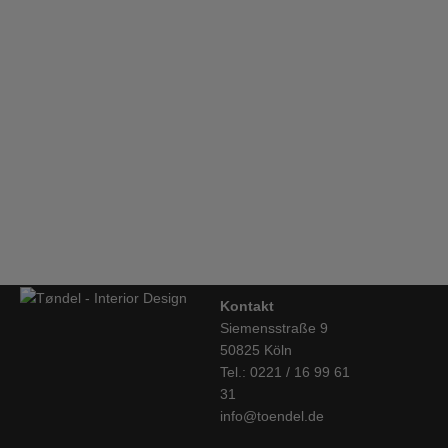
Bestimmung durch den Verbraucher maßgeblich ist oder die
eindeutig auf die persönlichen Bedürfnisse des Verbrauchers
HAY, Beistelltisch, Slit Table, schwarz
zugeschnitten sind.
€
205,00
Hay, Tisch Pyramid 02, schwarz/eiche, 190cm
€
2.069,00
Kontakt
Siemensstraße 9
50825 Köln
Tel.: 0221 / 16 99 61
31
info@toendel.de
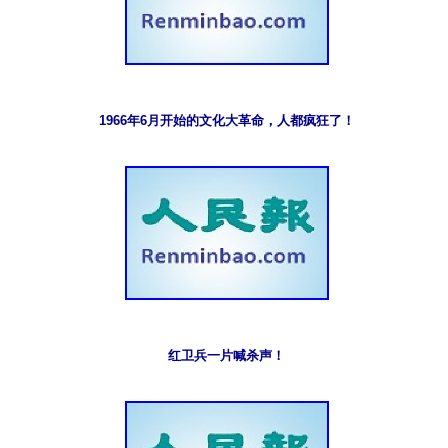
1966年6月开始的文化大革命，人都疯狂了！
红卫兵一片喊杀声！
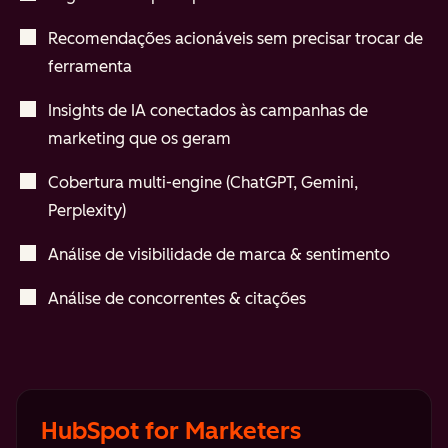
Recomendações acionáveis sem precisar trocar de
ferramenta
Insights de IA conectados às campanhas de
marketing que os geram
Cobertura multi-engine (ChatGPT, Gemini,
Perplexity)
Análise de visibilidade de marca & sentimento
Análise de concorrentes & citações
HubSpot for Marketers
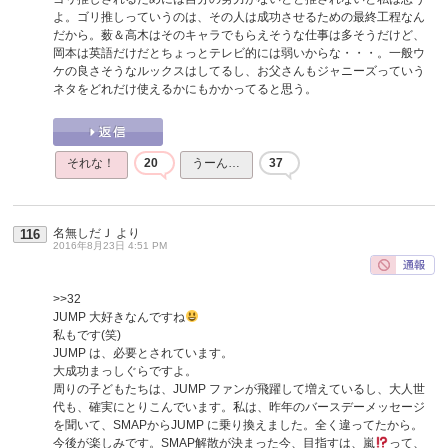
よ。ゴリ推しっていうのは、その人は成功させるための最終工程なん
だから。薮＆高木はそのキャラでもらえそうな仕事は多そうだけど、
岡本は英語だけだとちょっとテレビ的には弱いからな・・・。一般ウ
ケの良さそうなルックスはしてるし、お父さんもジャニーズっていう
ネタをどれだけ使えるかにもかかってると思う。
それな！
20
うーん…
37
名無しだＪ
より
116
2016年8月23日 4:51 PM
>>32
JUMP 大好きなんですね
私もです(笑)
JUMP は、必要とされています。
大成功まっしぐらですよ。
周りの子どもたちは、JUMP ファンが飛躍して増えているし、大人世
代も、確実にとりこんでいます。私は、昨年のバースデーメッセージ
を聞いて、SMAPからJUMP に乗り換えました。全く違ってたから。
今後が楽しみです。SMAP解散が決まった今、目指すは、嵐
って、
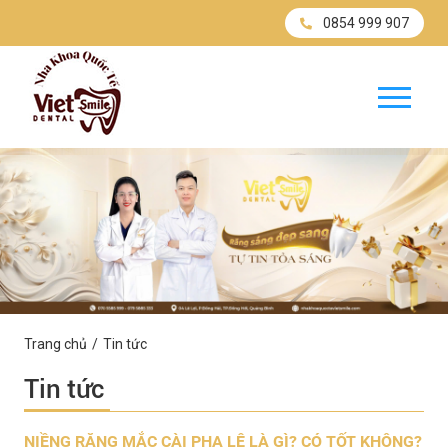
0854 999 907
Trang chủ
Tin tức
Tin tức
NIỀNG RĂNG MẮC CÀI PHA LÊ LÀ GÌ? CÓ TỐT KHÔNG?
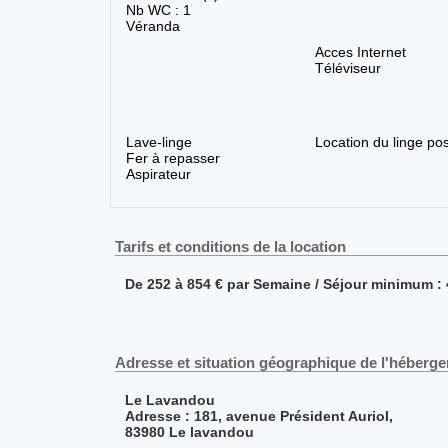
Nb WC : 1
Véranda
Acces Internet
Téléviseur
Lave-linge
Location du linge pos
Fer à repasser
Aspirateur
Tarifs et conditions de la location
De 252 à 854 € par Semaine / Séjour minimum : 
Adresse et situation géographique de l'héberg
Le Lavandou
Adresse : 181, avenue Président Auriol,
83980 Le lavandou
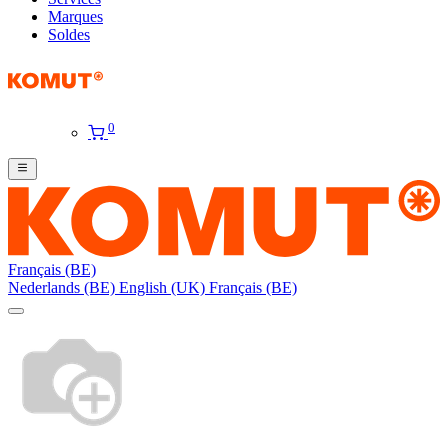
Marques
Soldes
0
Français (BE)
Nederlands (BE)
English (UK)
Français (BE)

※

Problem details ▸ Find every line in the listing that contains the string "schwarz" and copy each of those lines. Case counts, so uppercase and lowercase letters are different.

Your solution ▸
HAY, Beistelltisch, Slit Table, schwarz
Hay, Tisch Pyramid 02, schwarz/eiche, 190cm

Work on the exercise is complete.